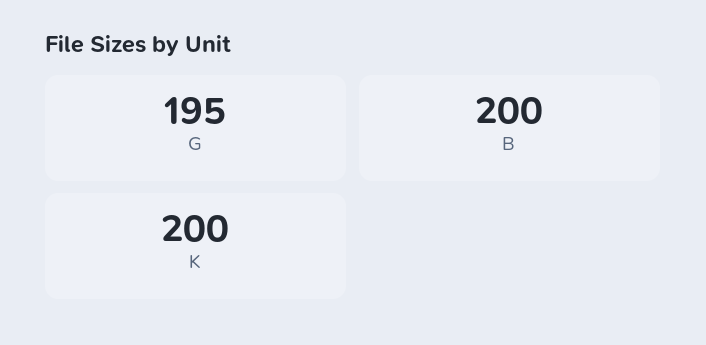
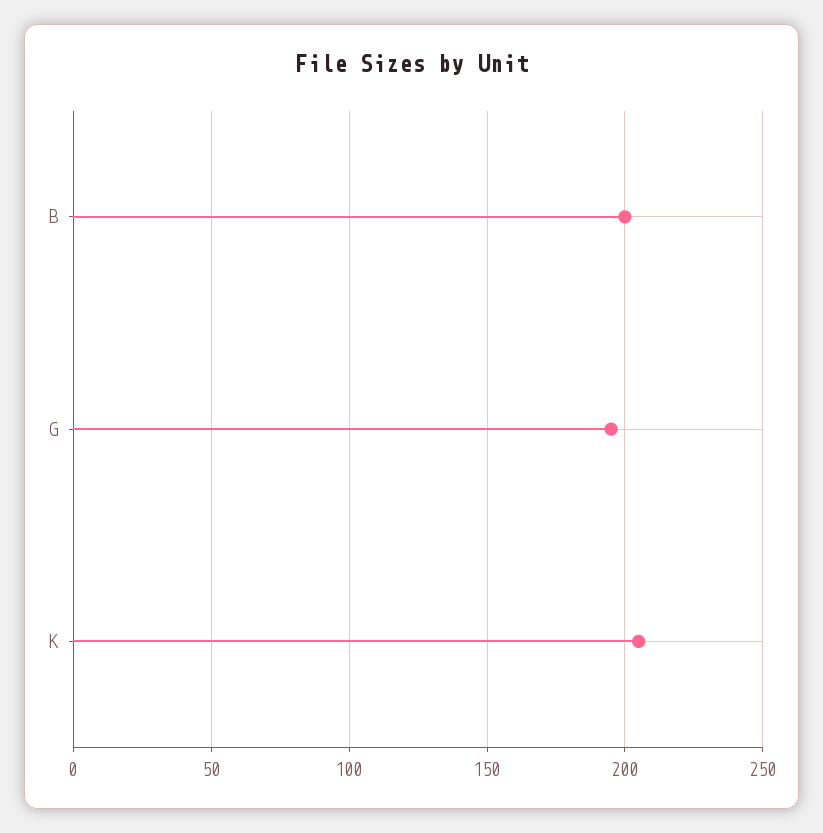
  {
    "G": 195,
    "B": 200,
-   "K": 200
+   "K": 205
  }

————————

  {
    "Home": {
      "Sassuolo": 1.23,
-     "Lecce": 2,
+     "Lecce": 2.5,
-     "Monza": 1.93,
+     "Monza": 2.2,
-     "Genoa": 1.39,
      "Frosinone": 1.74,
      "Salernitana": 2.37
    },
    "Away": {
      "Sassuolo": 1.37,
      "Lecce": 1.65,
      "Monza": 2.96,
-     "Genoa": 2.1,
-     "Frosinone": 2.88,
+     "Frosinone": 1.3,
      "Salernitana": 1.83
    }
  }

————————

### What to do
Scan the records above and report every line with the string "Frosinone".

### Task response
      "Frosinone": 1.74,
-     "Frosinone": 2.88,
+     "Frosinone": 1.3,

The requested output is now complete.